The country’s pea imports, which had been growing at a healthy clip of 200,000 to 400,000 tonnes per year, have exploded in 2018-19.
China will likely purchase two million tonnes of Canadian peas this crop year, up from the previous high of 1.3 million tonnes.
Some suggest that is because China is bringing in peas as a feed substitute for U.S. soybeans, but Penner noted that pea imports were way up long before China slapped a tariff on U.S. soybeans.
He is forecasting three million tonnes of total Canadian pea exports in 2018-19 and that is being conservative on exports to India. Ending stocks are forecast at 336,000 tonnes, which is almost half what it was the previous year.
“Green peas are going to be very tight again at the end of this year,” he said.
There are $7.50 per bushel yellow pea bids, and prices are trending higher. Maple peas are fetching $15 per bu.
Penner is forecasting a 10 to 12 percent increase in pea acres in 2019. There are new crop yellow pea bids of $7 per bu.
“Do I think we can absorb an extra 10 to 12 percent acres this year? Absolutely, and then some,” he said.
He believes India is going to require 1.5 million tonnes of pea imports in 2019-20, which will be challenging if Canadian acres increase only 10 to 12 percent.
“Finding enough product to meet all the Chinese demand and the resurgence in Indian demand is going to be difficult,” said Penner.
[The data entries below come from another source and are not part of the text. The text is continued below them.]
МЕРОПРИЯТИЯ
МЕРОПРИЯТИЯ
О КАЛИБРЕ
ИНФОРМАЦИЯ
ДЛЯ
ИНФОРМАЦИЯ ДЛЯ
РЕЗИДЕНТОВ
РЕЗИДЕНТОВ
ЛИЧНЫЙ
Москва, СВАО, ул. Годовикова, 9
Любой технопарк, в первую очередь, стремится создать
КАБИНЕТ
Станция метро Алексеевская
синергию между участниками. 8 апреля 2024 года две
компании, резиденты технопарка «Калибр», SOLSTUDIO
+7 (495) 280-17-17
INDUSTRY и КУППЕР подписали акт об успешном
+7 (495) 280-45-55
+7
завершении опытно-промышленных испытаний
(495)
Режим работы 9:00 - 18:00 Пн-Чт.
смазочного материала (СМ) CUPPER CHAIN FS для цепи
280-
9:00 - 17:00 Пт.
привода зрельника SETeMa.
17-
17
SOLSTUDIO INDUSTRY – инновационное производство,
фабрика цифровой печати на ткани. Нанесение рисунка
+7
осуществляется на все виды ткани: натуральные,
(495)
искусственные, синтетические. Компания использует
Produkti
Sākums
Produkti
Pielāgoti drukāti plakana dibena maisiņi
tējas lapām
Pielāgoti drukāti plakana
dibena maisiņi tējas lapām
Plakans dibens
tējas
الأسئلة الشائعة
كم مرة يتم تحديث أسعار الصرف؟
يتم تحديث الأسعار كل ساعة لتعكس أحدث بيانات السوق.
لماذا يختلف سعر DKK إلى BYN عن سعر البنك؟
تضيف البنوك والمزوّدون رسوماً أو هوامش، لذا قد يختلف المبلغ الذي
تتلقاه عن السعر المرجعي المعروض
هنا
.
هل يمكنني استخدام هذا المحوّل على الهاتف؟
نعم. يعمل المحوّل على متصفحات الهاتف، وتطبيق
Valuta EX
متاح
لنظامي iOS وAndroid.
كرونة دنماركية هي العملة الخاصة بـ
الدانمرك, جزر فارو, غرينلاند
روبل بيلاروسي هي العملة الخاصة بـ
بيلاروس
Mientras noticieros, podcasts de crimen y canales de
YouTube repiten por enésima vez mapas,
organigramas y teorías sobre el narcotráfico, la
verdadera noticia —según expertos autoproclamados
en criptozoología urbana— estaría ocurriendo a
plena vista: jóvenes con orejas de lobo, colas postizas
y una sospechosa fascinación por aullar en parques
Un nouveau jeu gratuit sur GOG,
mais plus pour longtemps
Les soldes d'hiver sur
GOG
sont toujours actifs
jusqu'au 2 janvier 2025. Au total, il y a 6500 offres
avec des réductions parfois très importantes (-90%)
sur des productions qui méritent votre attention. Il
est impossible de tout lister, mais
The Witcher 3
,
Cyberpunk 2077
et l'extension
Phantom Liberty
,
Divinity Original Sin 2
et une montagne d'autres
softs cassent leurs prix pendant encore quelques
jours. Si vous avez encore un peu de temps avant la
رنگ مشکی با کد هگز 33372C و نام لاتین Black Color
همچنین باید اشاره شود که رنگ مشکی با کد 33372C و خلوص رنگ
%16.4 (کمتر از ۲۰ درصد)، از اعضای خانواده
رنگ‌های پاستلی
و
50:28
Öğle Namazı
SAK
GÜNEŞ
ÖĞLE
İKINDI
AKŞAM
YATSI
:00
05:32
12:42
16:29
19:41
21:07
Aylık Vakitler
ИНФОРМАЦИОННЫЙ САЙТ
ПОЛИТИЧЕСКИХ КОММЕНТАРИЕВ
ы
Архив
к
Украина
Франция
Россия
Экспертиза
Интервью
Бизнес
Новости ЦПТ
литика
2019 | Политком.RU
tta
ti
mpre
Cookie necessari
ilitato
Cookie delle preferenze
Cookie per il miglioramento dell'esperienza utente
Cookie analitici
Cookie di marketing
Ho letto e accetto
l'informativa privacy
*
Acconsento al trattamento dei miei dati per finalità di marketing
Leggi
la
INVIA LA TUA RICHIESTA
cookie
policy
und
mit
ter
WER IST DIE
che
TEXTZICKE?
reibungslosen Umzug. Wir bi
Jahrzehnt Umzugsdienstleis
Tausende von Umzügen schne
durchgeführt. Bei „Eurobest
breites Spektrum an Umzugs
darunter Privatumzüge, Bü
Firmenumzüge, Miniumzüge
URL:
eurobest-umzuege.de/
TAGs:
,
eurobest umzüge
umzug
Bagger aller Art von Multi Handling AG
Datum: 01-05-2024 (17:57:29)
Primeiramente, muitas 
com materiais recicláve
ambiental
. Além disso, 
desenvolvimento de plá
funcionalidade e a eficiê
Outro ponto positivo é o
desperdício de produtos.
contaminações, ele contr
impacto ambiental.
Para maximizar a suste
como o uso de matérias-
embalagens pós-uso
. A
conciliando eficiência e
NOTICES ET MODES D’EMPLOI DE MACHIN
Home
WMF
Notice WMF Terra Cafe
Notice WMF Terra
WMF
That’s why he is forecasting a price increase in 2019-20.
The lentil picture is “not as rosy,” but there are signs that the worst is behind Canadian producers.
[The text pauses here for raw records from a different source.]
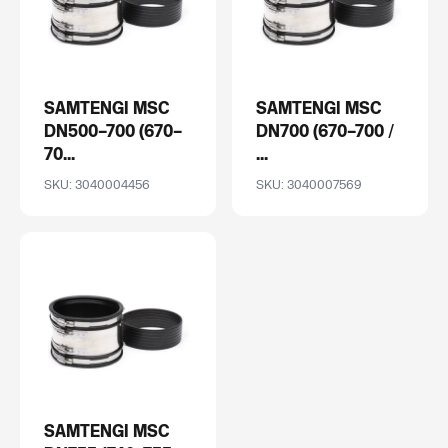
SAMTENGI MSC
SAMTENGI MSC
DN500–700 (670–
DN700 (670–700 /
70...
...
SKU: 3040004456
SKU: 3040007569
SAMTENGI MSC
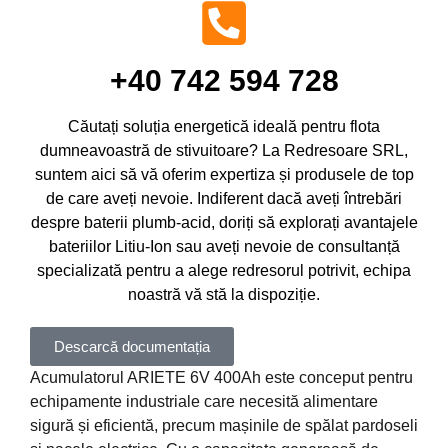
+40 742 594 728
Căutați soluția energetică ideală pentru flota
dumneavoastră de stivuitoare? La Redresoare SRL,
suntem aici să vă oferim expertiza și produsele de top
de care aveți nevoie. Indiferent dacă aveți întrebări
despre baterii plumb-acid, doriți să explorați avantajele
bateriilor Litiu-Ion sau aveți nevoie de consultanță
specializată pentru a alege redresorul potrivit, echipa
noastră vă stă la dispoziție.
Descarcă documentația
Acumulatorul ARIETE 6V 400Ah este conceput pentru
echipamente industriale care necesită alimentare
sigură și eficientă, precum mașinile de spălat pardoseli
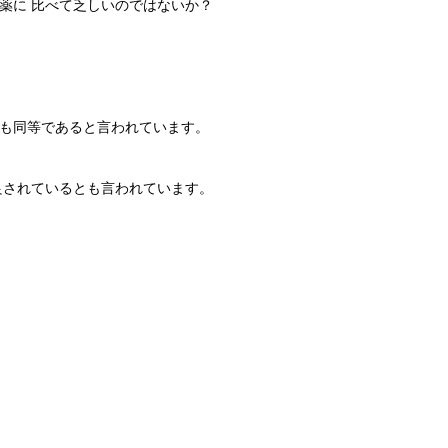
薬に 比べて乏しいのではないか？
も同等であると言われています。
良されているとも言われています。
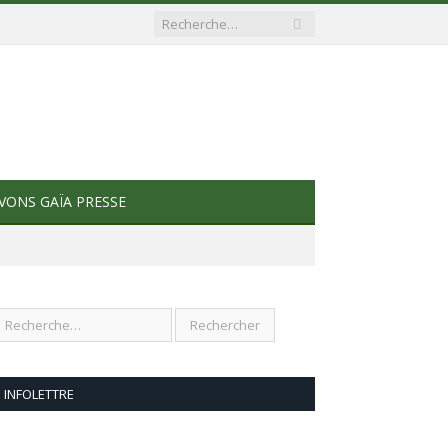
VONS GAÏA PRESSE
INFOLETTRE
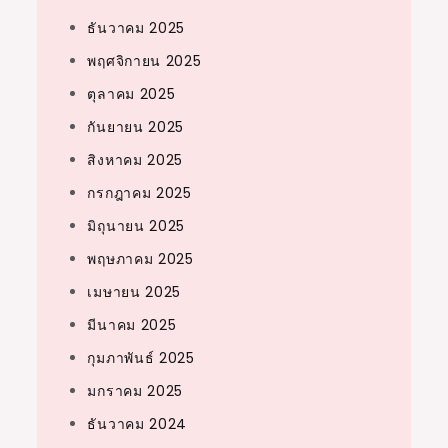
ธันวาคม 2025
พฤศจิกายน 2025
ตุลาคม 2025
กันยายน 2025
สิงหาคม 2025
กรกฎาคม 2025
มิถุนายน 2025
พฤษภาคม 2025
เมษายน 2025
มีนาคม 2025
กุมภาพันธ์ 2025
มกราคม 2025
ธันวาคม 2024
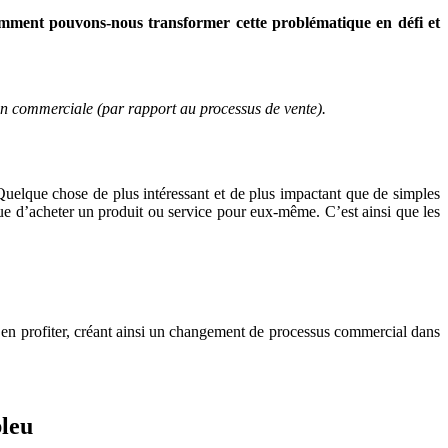
mment pouvons-nous transformer cette problématique en défi et
ion commerciale (par rapport au processus de vente).
uelque chose de plus intéressant et de plus impactant que de simples
que d’acheter un produit ou service pour eux-même. C’est ainsi que les
t en profiter, créant ainsi un changement de processus commercial dans
bleu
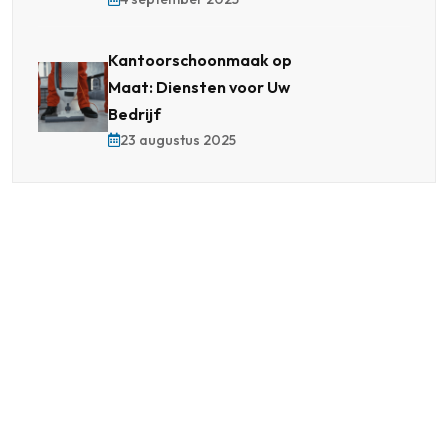
Kantoorschoonmaak op
Maat: Diensten voor Uw
Bedrijf
23 augustus 2025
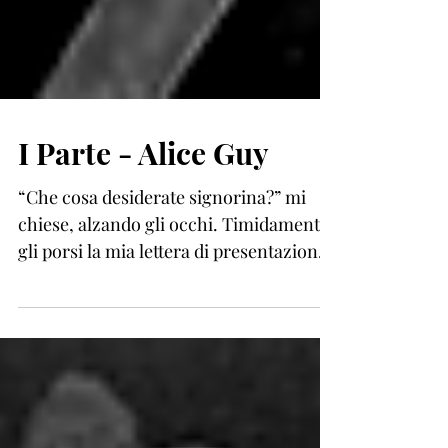
I Parte - Alice Guy
“Che cosa desiderate signorina?” mi
chiese, alzando gli occhi. Timidamente
gli porsi la mia lettera di presentazione.
La lesse, mi...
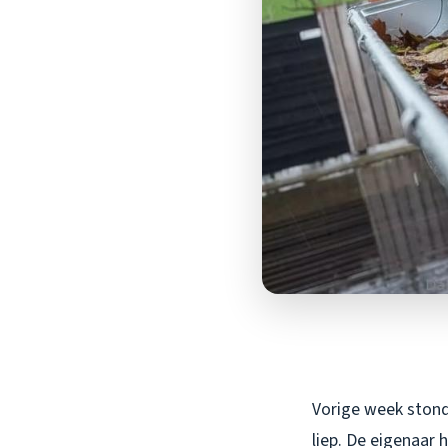
Vorige week stond
liep. De eigenaar 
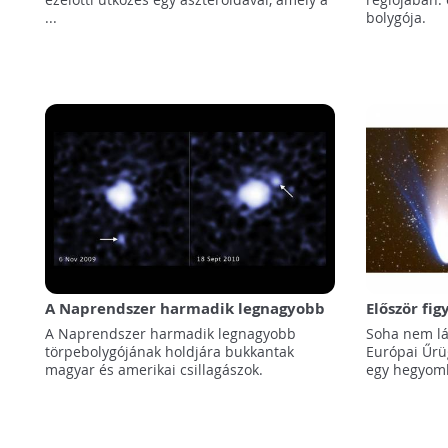
...
bolygója.
A Naprendszer harmadik legnagyobb
Először fi
törpebolygójának holdjára bukkantak
üstökösön
A Naprendszer harmadik legnagyobb
Soha nem lát
törpebolygójának holdjára bukkantak
Európai Űrü
magyar és amerikai csillagászok.
egy hegyomlá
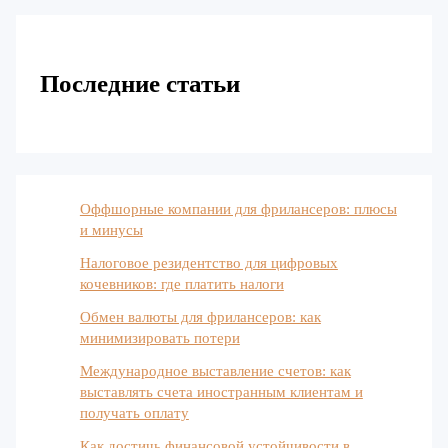
Последние статьи
Оффшорные компании для фрилансеров: плюсы
и минусы
Налоговое резидентство для цифровых
кочевников: где платить налоги
Обмен валюты для фрилансеров: как
минимизировать потери
Международное выставление счетов: как
выставлять счета иностранным клиентам и
получать оплату
Как достичь финансовой устойчивости в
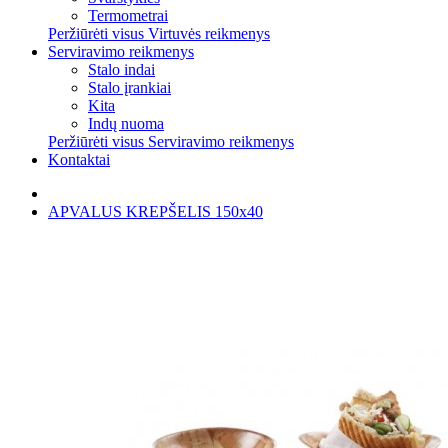
Termometrai
Peržiūrėti visus Virtuvės reikmenys
Serviravimo reikmenys
Stalo indai
Stalo įrankiai
Kita
Indų nuoma
Peržiūrėti visus Serviravimo reikmenys
Kontaktai
APVALUS KREPŠELIS 150x40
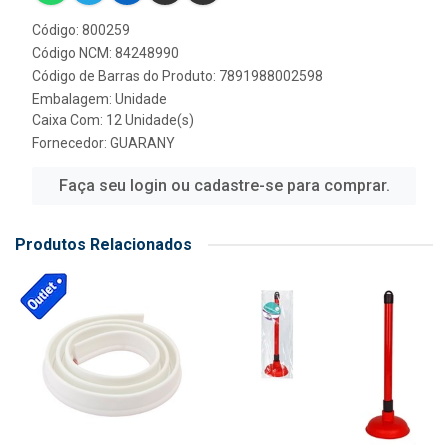
Código: 800259
Código NCM: 84248990
Código de Barras do Produto: 7891988002598
Embalagem: Unidade
Caixa Com: 12 Unidade(s)
Fornecedor:
GUARANY
Faça seu login ou cadastre-se para comprar.
Produtos Relacionados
Exports have been underwhelming, but Penner believes they will pick up in the last half of the marketing year.
Lentil bids are two to three cents a pound off their 2018-19 lows, which is enough to get some people thinking more hopefully about the future.
Penner is forecasting 1.98 million tonnes of exports and a carryout of 488,000 tonnes, down from 876,000 tonnes in 2017-18.
He is forecasting a three to five percent increase in lentil acres with new crop bids of 18 to 19 cents per pound for reds.
Penner believes lentil ending stocks will fall to a manageable 242,000 tonnes in 2019-20, partly because of the expectation that India will be back in the market for 750,000 tonnes of imports.
“We’re turning the corner on lentils as well,” he said.
Chickpea production will be going down in India, Mexico, Canada and the United States, which has caused prices to come off their lows by a couple of cents.
Fababean production is sharply down in France, the United Kingdom, Australia and the Baltic countries, which is why growers are seeing $10 per bu. bids.
There were suggestions that Mexico’s dry bean crop is in trouble, but the prices don’t reflect that. However, there could be reduced crops in Brazil and Argentina because of dryness.